Es braucht viel Einfühlungsvermögen, aber auch mal kritischen Geist, um sich von Routiniers des grossen Sports weder umgarnen noch «zutexten» zu lassen. Diese Talente stellt der Autor Meinhardt nur gelegentlich unter Beweis. Er ist immer solide vorbereitetet, doch oft zu jovial, um seine Gegenüber festzunageln – oder zusammen mit ihnen unter die Oberfläche der Dinge zu tauchen. So kommen sie bei ihm mit sehr vielem durch – vom perfiden Seitenhieb auf Konkurrenz oder Erzfeinde bis zur höchst unbescheidenen Selbstinszenierung – dem häufigsten Syndrom in dieser Branche der Ego-Shooter.

Auch Stefan Angehrn inszeniert sich bis zu einem gewissen Grad.
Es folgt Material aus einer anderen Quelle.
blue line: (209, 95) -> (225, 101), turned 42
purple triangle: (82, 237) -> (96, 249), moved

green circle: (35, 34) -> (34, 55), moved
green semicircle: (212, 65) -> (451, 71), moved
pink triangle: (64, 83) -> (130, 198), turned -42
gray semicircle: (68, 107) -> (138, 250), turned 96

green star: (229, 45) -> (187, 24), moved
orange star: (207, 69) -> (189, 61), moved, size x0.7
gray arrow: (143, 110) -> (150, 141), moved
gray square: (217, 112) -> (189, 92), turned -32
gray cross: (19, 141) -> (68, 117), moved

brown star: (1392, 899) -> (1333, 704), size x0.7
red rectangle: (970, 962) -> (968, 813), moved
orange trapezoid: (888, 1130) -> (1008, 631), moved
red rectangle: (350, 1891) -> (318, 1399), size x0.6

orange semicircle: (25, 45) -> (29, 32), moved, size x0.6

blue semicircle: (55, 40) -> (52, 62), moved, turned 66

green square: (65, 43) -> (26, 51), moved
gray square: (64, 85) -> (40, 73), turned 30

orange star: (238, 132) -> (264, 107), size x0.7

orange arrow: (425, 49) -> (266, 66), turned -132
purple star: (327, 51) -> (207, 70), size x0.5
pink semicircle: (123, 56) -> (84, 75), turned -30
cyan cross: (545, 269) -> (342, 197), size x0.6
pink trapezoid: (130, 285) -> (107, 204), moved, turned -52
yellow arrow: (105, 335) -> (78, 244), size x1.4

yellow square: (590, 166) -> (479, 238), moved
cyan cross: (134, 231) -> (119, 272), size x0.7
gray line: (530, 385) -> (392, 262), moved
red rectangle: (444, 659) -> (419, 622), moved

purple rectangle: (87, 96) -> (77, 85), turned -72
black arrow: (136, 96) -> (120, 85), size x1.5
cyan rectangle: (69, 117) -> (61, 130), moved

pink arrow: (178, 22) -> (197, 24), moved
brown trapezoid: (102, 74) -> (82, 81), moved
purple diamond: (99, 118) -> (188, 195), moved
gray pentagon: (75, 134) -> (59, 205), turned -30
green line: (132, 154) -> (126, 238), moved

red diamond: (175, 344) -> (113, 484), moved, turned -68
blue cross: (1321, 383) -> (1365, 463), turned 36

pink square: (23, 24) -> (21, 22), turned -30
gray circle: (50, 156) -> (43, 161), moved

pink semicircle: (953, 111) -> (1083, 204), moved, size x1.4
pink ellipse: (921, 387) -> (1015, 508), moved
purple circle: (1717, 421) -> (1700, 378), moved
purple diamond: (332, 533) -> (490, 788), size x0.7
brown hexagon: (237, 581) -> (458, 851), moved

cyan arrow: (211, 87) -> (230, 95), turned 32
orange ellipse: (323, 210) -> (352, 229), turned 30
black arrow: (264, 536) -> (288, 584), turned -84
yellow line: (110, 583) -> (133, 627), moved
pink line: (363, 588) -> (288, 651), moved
Er geht dabei nur gescheiter und offener als andere, mitunter fast selbstironisch vor. «Ich hatte keine Lust mehr, Schulden zu machen», begründet er seinen Rückzug aus dem Boxen. Um dann, von einem Grossteil der Altlasten befreit, gleich die Firma zu preisen, die er und seine Partnerin inzwischen gegründet haben. «Mein Ziel ist es nach wie vor, Millionär zu werden», sagt er, «das wollte ich ja immer schon, und ich gebe niemals auf.» Das bombige Geschäft, das bomastische Buch:

Darunter tun sie es offenbar nicht im Boxen.